Consegna – Trascrivi di nuovo tutte le righe dell'elenco, cambiando "Dorfplatzes" in "Marktplatzes" e lasciando invariato tutto il resto. Escludi le immagini dalla risposta.

(Record tratti da un dataset)
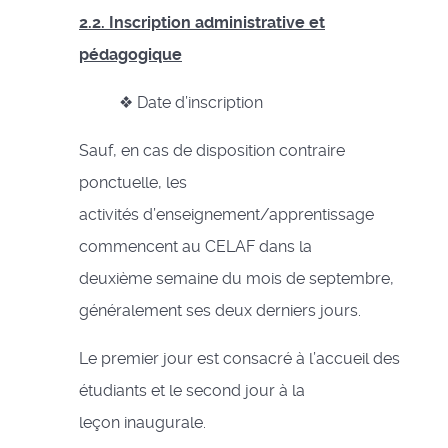
2.2. Inscription administrative et
pédagogique
❖ Date d’inscription
Sauf, en cas de disposition contraire
ponctuelle, les
activités d’enseignement/apprentissage
commencent au CELAF dans la
deuxième semaine du mois de septembre,
généralement ses deux derniers jours.
Le premier jour est consacré à l’accueil des
étudiants et le second jour à la
leçon inaugurale.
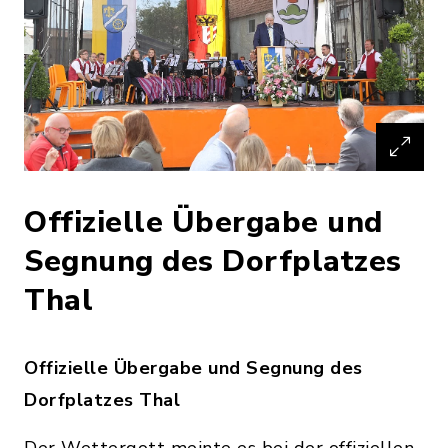
Offizielle Übergabe und
Segnung des Dorfplatzes
Thal
Offizielle Übergabe und Segnung des
Dorfplatzes Thal
Der Wettergott meinte es bei der offiziellen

Soluzione –
2.2. Inscription administrative et
pédagogique
❖ Date d’inscription
Sauf, en cas de disposition contraire
ponctuelle, les
activités d’enseignement/apprentissage
commencent au CELAF dans la
deuxième semaine du mois de septembre,
généralement ses deux derniers jours.
Le premier jour est consacré à l’accueil des
étudiants et le second jour à la
leçon inaugurale.
Offizielle Übergabe und
Segnung des Marktplatzes
Thal
Offizielle Übergabe und Segnung des
Marktplatzes Thal
Der Wettergott meinte es bei der offiziellen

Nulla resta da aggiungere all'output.